# Bones moves to Wed night opposite Veronica Mars



## murgatroyd (Jan 6, 2002)

Checking my To-Do list this morning, I found that Bones' new timeslot on Wednesday night is opposite Veronica Mars. Doesn't LOST also air then?

For me, Bones falls into the TV equivalent of what I call a 'laundry room book' -- something entertaining enough to pass the time while I am doing the laundry, but not necessarily memorable afterwards. 

You may agree or disagree, but nevertheless, I post this warning for everyone, in case the order you created your Season Passes accidentally put Bones higher or lower than you wanted it in your SP Manager.

Jan


----------



## weymo (Jan 26, 2003)

Yep, I learned this one the hard way. I wish there was a way to import all current Season Passes into an Excel sheet...especially to support more than one TiVo to grid out conflicts in scheduling. In fact, I'd love to be able to resolve the conflict and then update the SP's by sending the grid back to the units. Cooperative scheduling between multiple units would be sweet too.


----------



## murgatroyd (Jan 6, 2002)

I'm keeping a MeeVee Planner as a backup, and so I can cross-check shows I might want to see against the SP managers in my two SA TiVos.

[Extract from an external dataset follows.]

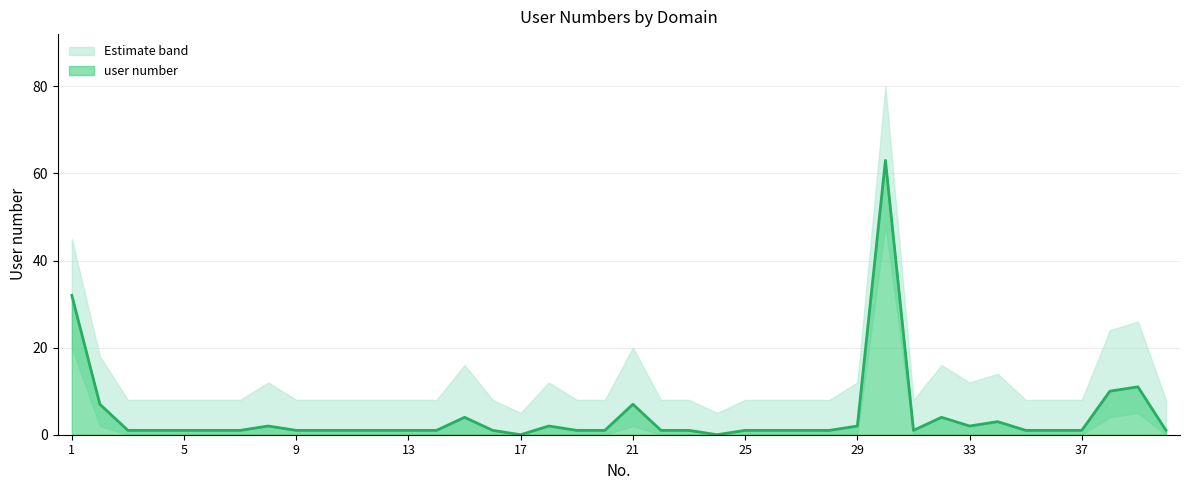

Rank the series by their maximum value, from highest to lowest.

upper_band, user number, lower_band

MeeVee is pretty handy for the TiVoless person. You can put single episodes into your planner, or make something a 'Favorite' (every time it airs, it will be in your planner) or you can designate something as 'New Episodes Only'. Having a TiVo is much, much better, but MeeVee is one of the nicer searchable-listing systems I've used so far.

www.meevee.com

Jan


----------



## Rob Helmerichs (Oct 17, 2000)

Not only Veronica Mars and Lost, but also Criminal Minds and (rumored soon) Law & Order! Of which, one will have to go, and that would be Bones...

That will be the first time I've ever faced a five-way conflict!


----------



## murgatroyd (Jan 6, 2002)

Nuts, isn't it?

Jan


----------



## zuko3984 (May 4, 2002)

Bones Moves to 8pm on March 8th so at least that's one less conflict come march.


----------